As the pandemic continues it has become a common and appropriate consideration of custodial sentences. This is a current example of courts taking into account how sentences are implemented. I see no principled reason why I cannot do the same with regard to how intermittent sentences are implemented. It is a reasonable and appropriate consideration that recognizes yet another impact the pandemic is having on the justice system and society in general.
The court cannot close its eyes to the realities of incarceration at this moment in history. That can mean in some cases shorter sentences. In other cases, like this one, it can impact the type of sentence imposed.

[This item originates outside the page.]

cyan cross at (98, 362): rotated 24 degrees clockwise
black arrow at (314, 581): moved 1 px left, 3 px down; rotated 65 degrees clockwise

In my view, intermittent sentences do not currently function as intended by Parliament. They are essentially toothless. I cannot ignore that fact.
Conclusion
Change in implementation of intermittent sentences qualifies as an exceptional circumstance that allows me to revisit the sentencing position, I agreed to at the JPT. I advised counsel of my concern on a prior date and sought submissions. I adjourned to consider my decision.
I do not believe an intermittent sentence meets the objectives of sentencing set out in Section 718 and onward of the Criminal Code. Crimes of intimate partner violence and in particular crimes that target vulnerable female victims should be treated with great seriousness by a sentencing court. A sentence that imposes weekends of ill-defined house arrest does not reflect that seriousness.
Prior to him entering his guilty pleas, I asked the offender if he understood the ultimate sentence was up to me regardless of any negotiations that had taken place. He told me he understood and wanted to continue with his pleas.
The pre-plea inquiry must be seen to be a meaningful step that confirms the accused person’s understanding and knowledge of the plea procedure. That being said, the court should also show flexibility when faced with exceptional circumstances like these. And so I offer the offender a choice. I can sentence him to 90 days jail not on an intermittent basis starting today or I can adjourn his sentencing to the end of April when the offender’s counsel advises he understands EMDC may begin accepting intermittent prisoners again. If they are, I will sentence him to 90 days to be served intermittently at that time.
If the matter is still unsettled at that point, I will entertain an application for a further adjournment, while recognizing the need to bring this matter to a conclusion. It will not be adjourned into perpetuity.
Either sentence will be followed by the probation and ancillary orders requested by the Crown. The sentence of consecutive non-intermittent – non-intermittent jail would be served at the Southwest Detention Centre. As I said earlier, they are currently in a state of outbreak. Like many other judges in both this court and the Superior Court I am reluctant to send someone intentionally into an outbreak, but I leave the choice to the offender.